The story takes place within the sleepy village of al-Awafi in Oman, against which the lives of three sisters and their families play out, the tremulous beats of their lives playing out beneath the star-filled sky of the Omani desert. The key theme within ‘Celestial Bodies’ is one of love and loss; from familial love to romantic, love is the globe against which the lives of the other characters revolve, at times violently, at others lackadaisically or the calm epiphany of a father as he discovers the unselfish love he bears for his family, a love rooted in the every-day but no less miraculous for it;
“That’s what I as, a happy man. Simply that, a young man barely past his first twenty years, whose dreams reached no further than what he had in his hands. But he was a little afraid of what he had in his hands. The dark interior of the Mercedes, the glancing light reflected in the shiny buttons on tiny London’s clothes, the drops of water falling from Mayya’s hair at dawn, the flash of the needle in her hand as she sowed…”
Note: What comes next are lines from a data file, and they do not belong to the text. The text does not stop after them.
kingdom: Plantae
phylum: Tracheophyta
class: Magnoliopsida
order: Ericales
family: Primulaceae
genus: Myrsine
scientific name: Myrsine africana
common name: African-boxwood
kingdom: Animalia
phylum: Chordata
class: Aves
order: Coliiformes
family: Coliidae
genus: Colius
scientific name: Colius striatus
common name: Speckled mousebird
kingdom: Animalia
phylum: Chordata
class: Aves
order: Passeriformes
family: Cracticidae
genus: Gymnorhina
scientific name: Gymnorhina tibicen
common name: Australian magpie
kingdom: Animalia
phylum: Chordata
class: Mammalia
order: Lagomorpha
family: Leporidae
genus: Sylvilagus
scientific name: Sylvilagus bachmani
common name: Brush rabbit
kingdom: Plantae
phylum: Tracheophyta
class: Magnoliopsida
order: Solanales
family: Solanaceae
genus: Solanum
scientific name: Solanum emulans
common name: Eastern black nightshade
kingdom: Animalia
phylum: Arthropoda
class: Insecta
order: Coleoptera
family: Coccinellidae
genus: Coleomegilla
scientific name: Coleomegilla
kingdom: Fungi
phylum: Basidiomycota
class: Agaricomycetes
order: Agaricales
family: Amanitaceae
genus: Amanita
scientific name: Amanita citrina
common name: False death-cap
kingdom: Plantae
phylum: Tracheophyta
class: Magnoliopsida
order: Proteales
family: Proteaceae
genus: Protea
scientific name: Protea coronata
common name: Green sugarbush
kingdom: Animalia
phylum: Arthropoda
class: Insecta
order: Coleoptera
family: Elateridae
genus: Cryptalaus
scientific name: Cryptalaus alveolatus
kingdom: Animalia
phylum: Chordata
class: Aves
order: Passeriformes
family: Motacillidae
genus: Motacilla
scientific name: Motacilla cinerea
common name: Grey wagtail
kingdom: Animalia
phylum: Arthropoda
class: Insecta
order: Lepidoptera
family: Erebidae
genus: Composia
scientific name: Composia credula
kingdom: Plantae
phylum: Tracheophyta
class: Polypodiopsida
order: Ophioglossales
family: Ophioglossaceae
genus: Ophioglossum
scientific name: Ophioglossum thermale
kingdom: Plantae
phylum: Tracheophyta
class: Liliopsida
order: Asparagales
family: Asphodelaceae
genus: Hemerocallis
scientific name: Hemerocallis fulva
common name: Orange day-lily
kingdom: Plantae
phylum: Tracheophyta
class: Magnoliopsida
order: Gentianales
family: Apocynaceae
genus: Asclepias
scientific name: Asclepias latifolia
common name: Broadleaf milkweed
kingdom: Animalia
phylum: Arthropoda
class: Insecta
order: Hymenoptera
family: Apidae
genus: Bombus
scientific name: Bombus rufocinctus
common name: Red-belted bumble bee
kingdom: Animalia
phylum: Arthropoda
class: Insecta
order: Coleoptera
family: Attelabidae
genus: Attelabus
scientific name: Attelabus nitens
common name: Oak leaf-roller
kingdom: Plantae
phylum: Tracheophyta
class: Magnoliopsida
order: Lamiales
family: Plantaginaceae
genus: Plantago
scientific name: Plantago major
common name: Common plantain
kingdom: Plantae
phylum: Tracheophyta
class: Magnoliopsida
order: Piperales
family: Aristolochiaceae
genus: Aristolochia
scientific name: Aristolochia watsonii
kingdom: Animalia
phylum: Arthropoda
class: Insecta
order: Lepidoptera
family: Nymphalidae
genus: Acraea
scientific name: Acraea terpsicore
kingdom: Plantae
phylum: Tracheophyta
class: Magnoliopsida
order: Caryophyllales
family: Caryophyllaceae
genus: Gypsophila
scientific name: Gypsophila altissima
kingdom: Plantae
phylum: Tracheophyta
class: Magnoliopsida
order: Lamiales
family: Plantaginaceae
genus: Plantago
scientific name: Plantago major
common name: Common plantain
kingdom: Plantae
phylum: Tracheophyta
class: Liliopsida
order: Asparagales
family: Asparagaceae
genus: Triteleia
Indeed Abdallah’s realisation is slightly frightening, that he holds the keys to happiness in hands and that it lies in all of the unmentionable, scare noticed things which happen in everyday life. Compare this to the long-suffering Khawla, whose love for her partner acts as a mirage, a fantasy made febrile in the imagination of Khawla as she frets on his inevitable departure for Canada and awaits his return.
Whether it be the loss of self felt by a young man under his domineering father so that he has to resort to equine drawings to regain his sense of self, or the gradual disintegration of the culture of Oman under modernisation and the gradual passing of he nomadic Bedouin life, Alharti weaves the emotional interplay of the characters with the cultural changes which is slowly taking over their lives.